:: STORED DATA
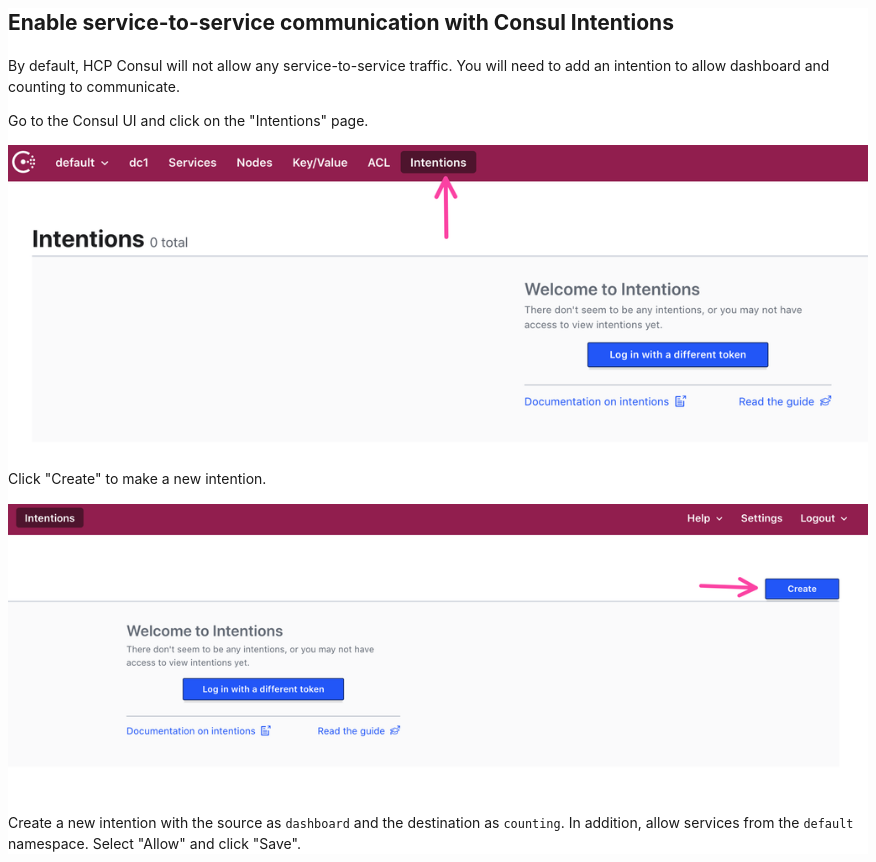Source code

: ## Enable service-to-service communication with Consul Intentions

By default, HCP Consul will not allow any service-to-service traffic. You will
need to add an intention to allow dashboard and counting to communicate.

<Tabs>
<Tab heading="Enable intentions">

Go to the Consul UI and click on the "Intentions" page.

![Consul Intentions](./assets/intentions.png)

Click "Create" to make a new intention.

![Consul Intentions](./assets/intentions_create.png)

Create a new intention with the source as `dashboard` and the destination
as `counting`. In addition, allow services from the `default` namespace. Select "Allow"
and click "Save".
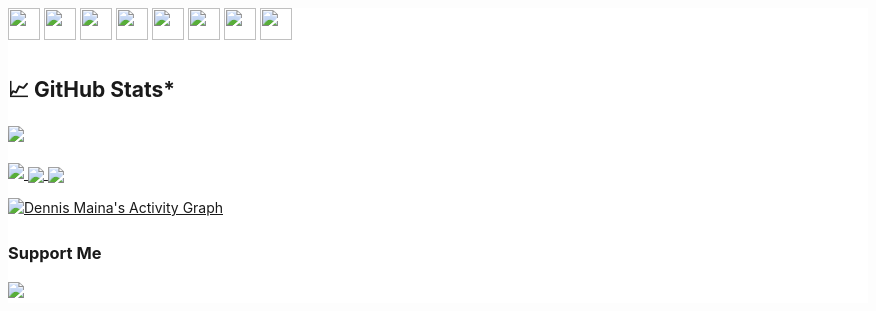 <p align="left"> <a href="https://www.codepen.io/mainadennis" target="_blank" rel="noreferrer"><img src="https://raw.githubusercontent.com/danielcranney/readme-generator/main/public/icons/socials/codepen.svg" width="32" height="32" /></a> <a href="https://www.dev.to/dennismaina" target="_blank" rel="noreferrer"><img src="https://raw.githubusercontent.com/danielcranney/readme-generator/main/public/icons/socials/devdotto.svg" width="32" height="32" /></a> <a href="https://www.facebook.com/dennisjmaina" target="_blank" rel="noreferrer"><img src="https://raw.githubusercontent.com/danielcranney/readme-generator/main/public/icons/socials/facebook.svg" width="32" height="32" /></a> <a href="https://www.github.com/mainadennis" target="_blank" rel="noreferrer"><img src="https://raw.githubusercontent.com/danielcranney/readme-generator/main/public/icons/socials/github.svg" width="32" height="32" /></a> <a href="http://www.instagram.com/denno.h_" target="_blank" rel="noreferrer"><img src="https://raw.githubusercontent.com/danielcranney/readme-generator/main/public/icons/socials/instagram.svg" width="32" height="32" /></a> <a href="https://www.linkedin.com/in/dennismaina" target="_blank" rel="noreferrer"><img src="https://raw.githubusercontent.com/danielcranney/readme-generator/main/public/icons/socials/linkedin.svg" width="32" height="32" /></a> <a href="https://www.stackoverflow.com/users/16426012/dennis-maina" target="_blank" rel="noreferrer"><img src="https://raw.githubusercontent.com/danielcranney/readme-generator/main/public/icons/socials/stackoverflow.svg" width="32" height="32" /></a> <a href="https://www.twitter.com/dennisjmaina" target="_blank" rel="noreferrer"><img src="https://raw.githubusercontent.com/danielcranney/readme-generator/main/public/icons/socials/twitter.svg" width="32" height="32" /></a></p>



## &#x1f4c8; GitHub Stats*
<a href="https://github.com/mainadennis/github-readme-stats">
  <img align="center" src="https://github-readme-stats.vercel.app/api?username=mainadennis&count_private=true&show_icons=true&theme=nightowl" width="100%"/>
</a>
</br></br>

<a href="https://github.com/mainadennis/github-readme-stats">
  <img src="https://github-readme-streak-stats.herokuapp.com?user=mainadennis&theme=nightowl&date_format=M%20j%5B%2C%20Y%5D" width="100%"/>
</a>

<a href="https://github.com/mainadennis/github-readme-stats">
  <img align="center" src="https://github-readme-stats.vercel.app/api/top-langs/?username=mainadennis&hide=css,html&theme=algolia" width="50%"/>
</a>

<a href="https://github.com/mainadennis/github-readme-stats">
  <img align="center" src="https://github-readme-stats.vercel.app/api/pin/?username=mainadennis&theme=merko&repo=An-AI-Chatbot-in-Python-and-Flask" width="40%"/>
</a>

<a href="https://github.com/mainadennis/github-readme-activity-graph"><img alt="Dennis Maina's Activity Graph" src="https://activity-graph.herokuapp.com/graph?username=mainadennis&bg_color=0D1117&point=FFFFFF&hide_border=true&color=f72585&line=f72585" /></a>


### Support Me

<a href="https://www.buymeacoffee.com/dennismaina"><img src="https://cdn.buymeacoffee.com/buttons/v2/default-yellow.png" width="200" /></a>



[1.2]: http://i.imgur.com/wWzX9uB.png (Twitter)
[2.2]: https://raw.githubusercontent.com/MartinHeinz/MartinHeinz/master/linkedin-3-16.png (LinkedIn)
[3.3]: https://img.shields.io/badge/stackoverflow-StackOverflow-orange (stackoverflow)


[1]: https://twitter.com/dennisjmaina
[2]: https://www.linkedin.com/in/dennismaina/
[3]: https://instagram.com/denno.h_
[4]: https://stackoverflow.com/users/16426012/dennis-maina

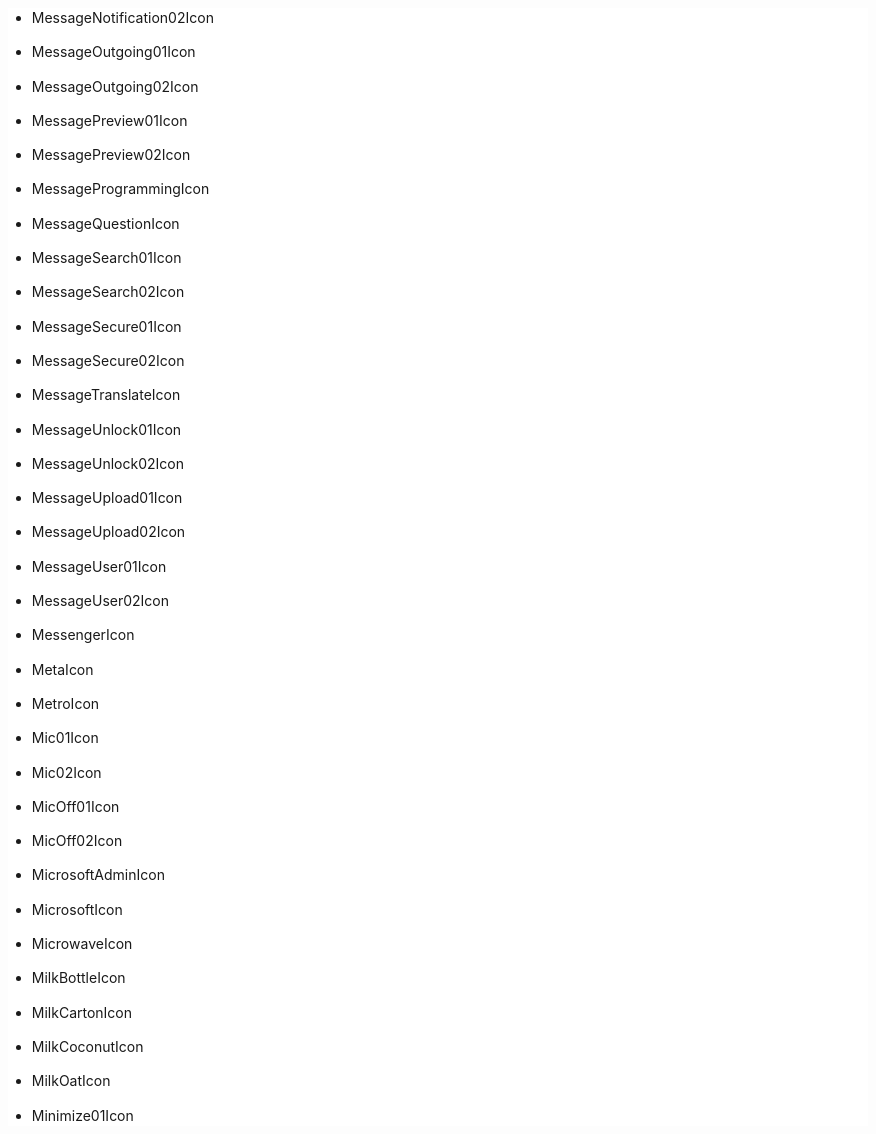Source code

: - MessageNotification02Icon

- MessageOutgoing01Icon

- MessageOutgoing02Icon

- MessagePreview01Icon

- MessagePreview02Icon

- MessageProgrammingIcon

- MessageQuestionIcon

- MessageSearch01Icon

- MessageSearch02Icon

- MessageSecure01Icon

- MessageSecure02Icon

- MessageTranslateIcon

- MessageUnlock01Icon

- MessageUnlock02Icon

- MessageUpload01Icon

- MessageUpload02Icon

- MessageUser01Icon

- MessageUser02Icon

- MessengerIcon

- MetaIcon

- MetroIcon

- Mic01Icon

- Mic02Icon

- MicOff01Icon

- MicOff02Icon

- MicrosoftAdminIcon

- MicrosoftIcon

- MicrowaveIcon

- MilkBottleIcon

- MilkCartonIcon

- MilkCoconutIcon

- MilkOatIcon

- Minimize01Icon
::::
#### [WORK REQUEST]
Search the preceding listing for "theme", then copy every line that holds it.

#### [ANSWER TO THIS TASK]
  <img align="center" src="https://github-readme-stats.vercel.app/api?username=mainadennis&count_private=true&show_icons=true&theme=nightowl" width="100%"/>
  <img src="https://github-readme-streak-stats.herokuapp.com?user=mainadennis&theme=nightowl&date_format=M%20j%5B%2C%20Y%5D" width="100%"/>
  <img align="center" src="https://github-readme-stats.vercel.app/api/top-langs/?username=mainadennis&hide=css,html&theme=algolia" width="50%"/>
  <img align="center" src="https://github-readme-stats.vercel.app/api/pin/?username=mainadennis&theme=merko&repo=An-AI-Chatbot-in-Python-and-Flask" width="40%"/>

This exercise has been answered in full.